Search code examples
bashshellawkgrep

Optimise text file statistics calculation by combination of grep, awk, cut


My goal is to calculate statistics from the file that contains the following lines:

2024-05-08 11:02:58,731 INFO o.a.j.a.J.Some check: Closest Day: Wed, New quantity for email0987@yahoo.com is: 1

What I need is to calculate how many emails have the same unique number. For example:

1 - 6575 emails
2 - 333 emails

and so on.

The file can potentially contain duplicate lines for the same email, so I filter that out using awk '!seen[$1]++'.
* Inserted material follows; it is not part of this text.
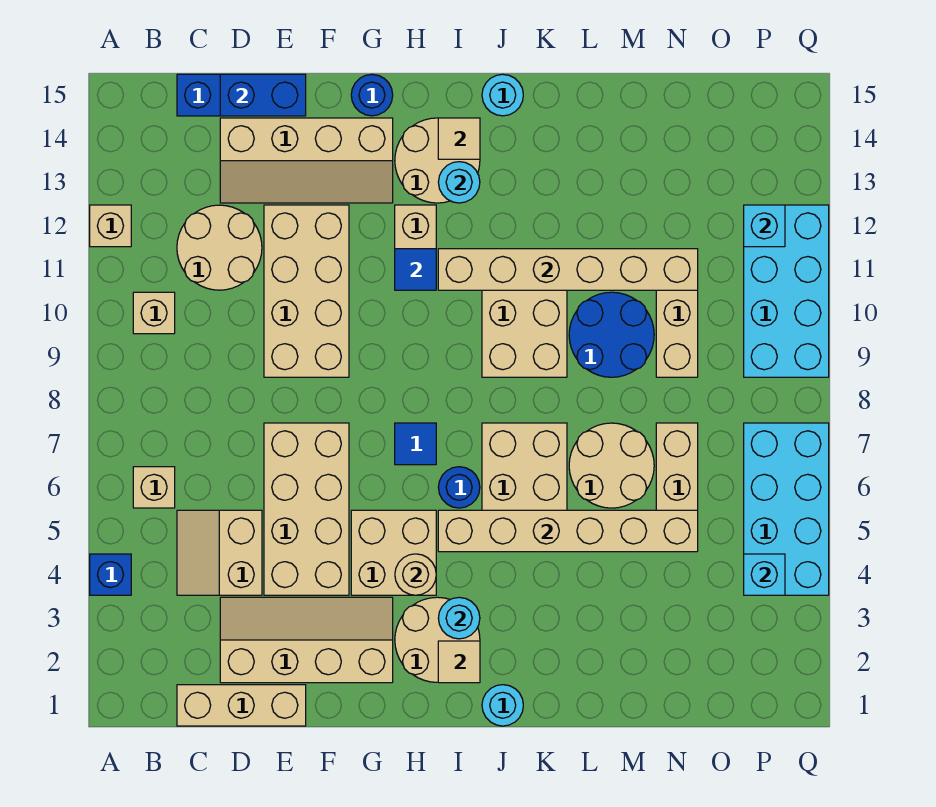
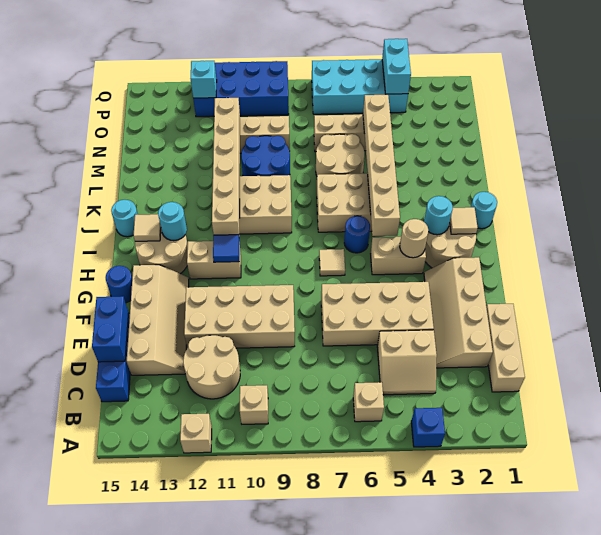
tan 2x2 brick [351,510,436,595] -> tan 1x2 brick [371,237,426,275]
blue 1x1 tile [395,423,436,465] -> tan 1x1 tile [319,249,345,276]
cyan 1x1 brick [744,554,785,595] -> cyan 1x2 brick [382,39,411,94]
cyan 2x4 brick [744,205,829,377] -> blue 2x4 brick [193,61,289,117]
I have created bash script for that purpose. It works, however for the files of hundreds of MB it's tremendously slow and takes ages to calculate. Is there a way to optimise it? I suppose getting through line by line is not the best way.

#!/bin/bash

input_file="$1"

closest_date=$(grep "Closest Day:" "$input_file" | rev | cut -d' ' -f1,3 | rev | awk '!seen[$1]++')

declare -A counts

# Iterate over each line of closest_draw_data
while read -r line; do
    # Extract email and number
    email=$(echo "$line" | cut -d' ' -f1)
    number=$(echo "$line" | cut -d' ' -f2)
    
    # Increment count for the number
    (( counts[$number]++ ))
done <<< "$closest_date"

# Print the counts
for number in "${!counts[@]}"; do
    echo "Number $number: ${counts[$number]}"
done

Solution

  • You only posted 1 line of sample input and no expected output so we're all just guessing at what you might need but here's a GNU awk script (for arrays of arrays) and the output it produces from the input you provided in case this is what you're trying to do:

    $ awk '
        /Closest Day/ { pairs[$NF][$(NF-2)] }
        END { for (nr in pairs) printf "%d - %d emails\n", nr, length(pairs[nr]) }
    ' file
    1 - 1 emails
    

    See why-is-using-a-shell-loop-to-process-text-considered-bad-practice for why your shell script is so slow, an equivalent awk script will be orders of magnitude faster.